CHARLES: Mas não precisa carregar tanto no drama.
RAYSNER: Lá vem ele.
HELAINE: Você armou pra mim.Você me expôs em público! Você foi desonesto.
CHARLES: Eu não fui desonesto! Eu só queria, sei lá, que você tivesse uma dificuldade a
mais.
VÂNIA: (escrevendo)Desonestidade...
RAYSNER: Se for assim, eu gostaria de registrar que faltou rosquinha...
HELAINE: E eu acho que vocês desafinaram muito na hora de cantar a música do
sistema.
VÂNIA: Os papéis estavam todos fora do lugar.
RAYSNER: Mas o pioro de tudo foi ele assumir um papel que não era dele.
CHARLES: Você precisa resolver esta questão.
FABRÍCIO: E parar de rir na hora errada.
RAYSNER: Eu ri porque vocês fizeram bem.
FABRÍCIO: A gente pode registrar os acertos também?

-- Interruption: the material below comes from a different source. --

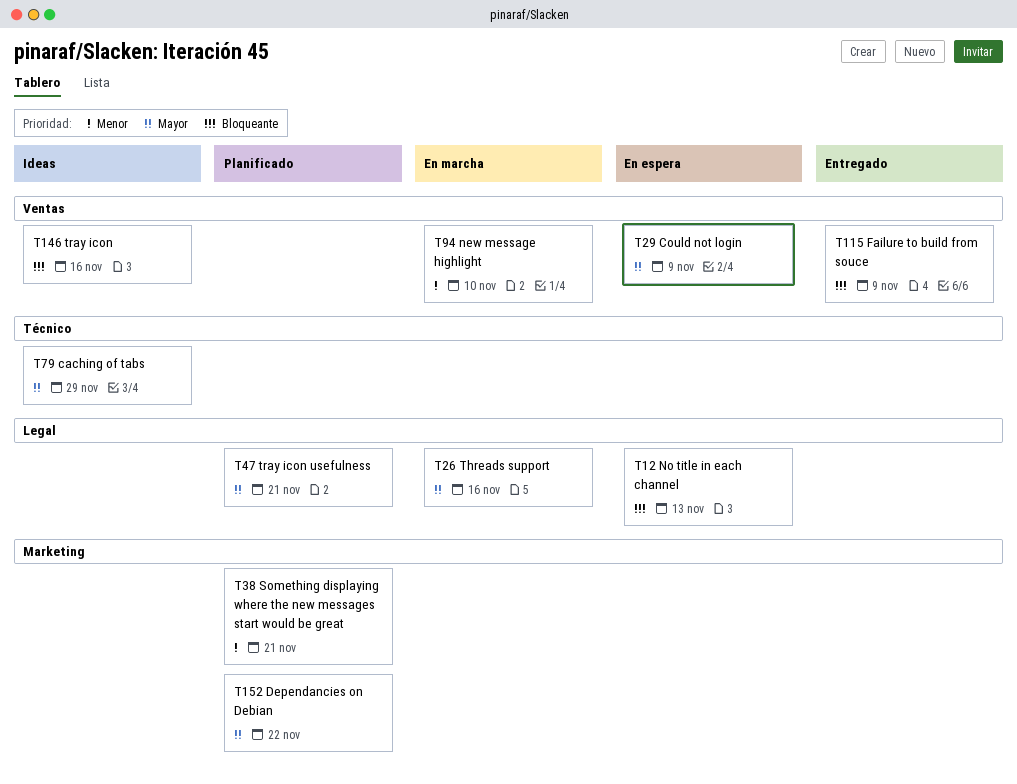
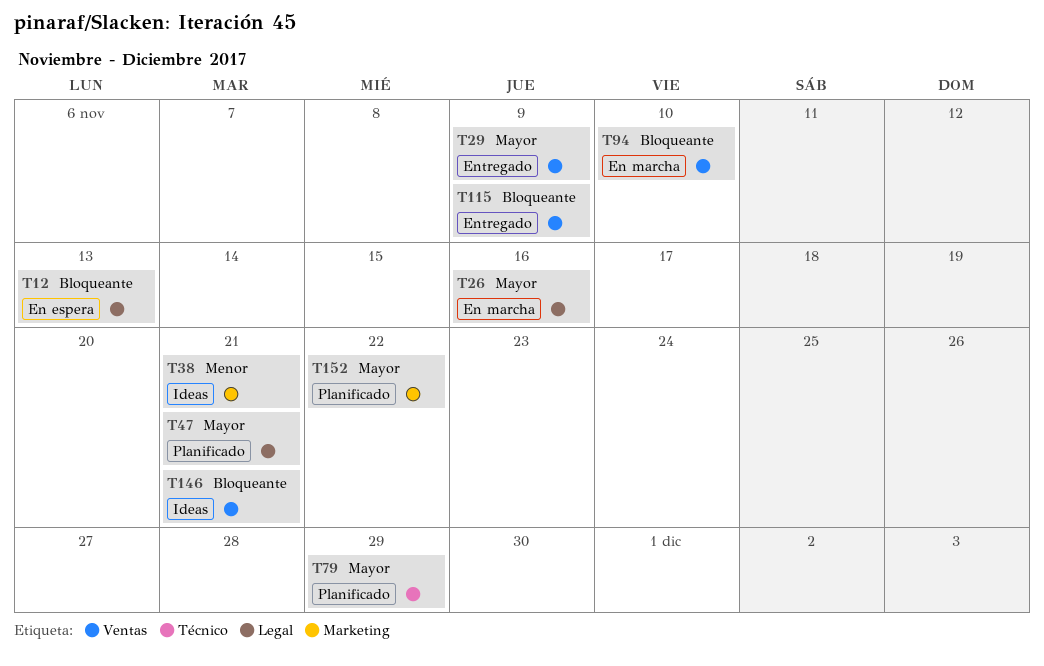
T29, status: En espera -> Entregado
T38, status: Planificado -> Ideas
T79, status: Ideas -> Planificado
T94, priority: Menor -> Bloqueante
T146, due: Nov 16 -> Nov 21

VÂNIA: Temos que registrar tudo o que for necessário!
RAYSNER: Aquele texto podia estar mais no final.
VÂNIA: Qual texto?
RAYSNER: No fim, é isso mesmo que iria sobrar: nós aqui, com a gente mesmo, neste
lugar vazio.
HELAINE: “A gente aqui, junto com eles, nesse lugar vazio”.
VÂNIA: Assim é melhor.
RAYSNER: Coloca também – isso não tem fim.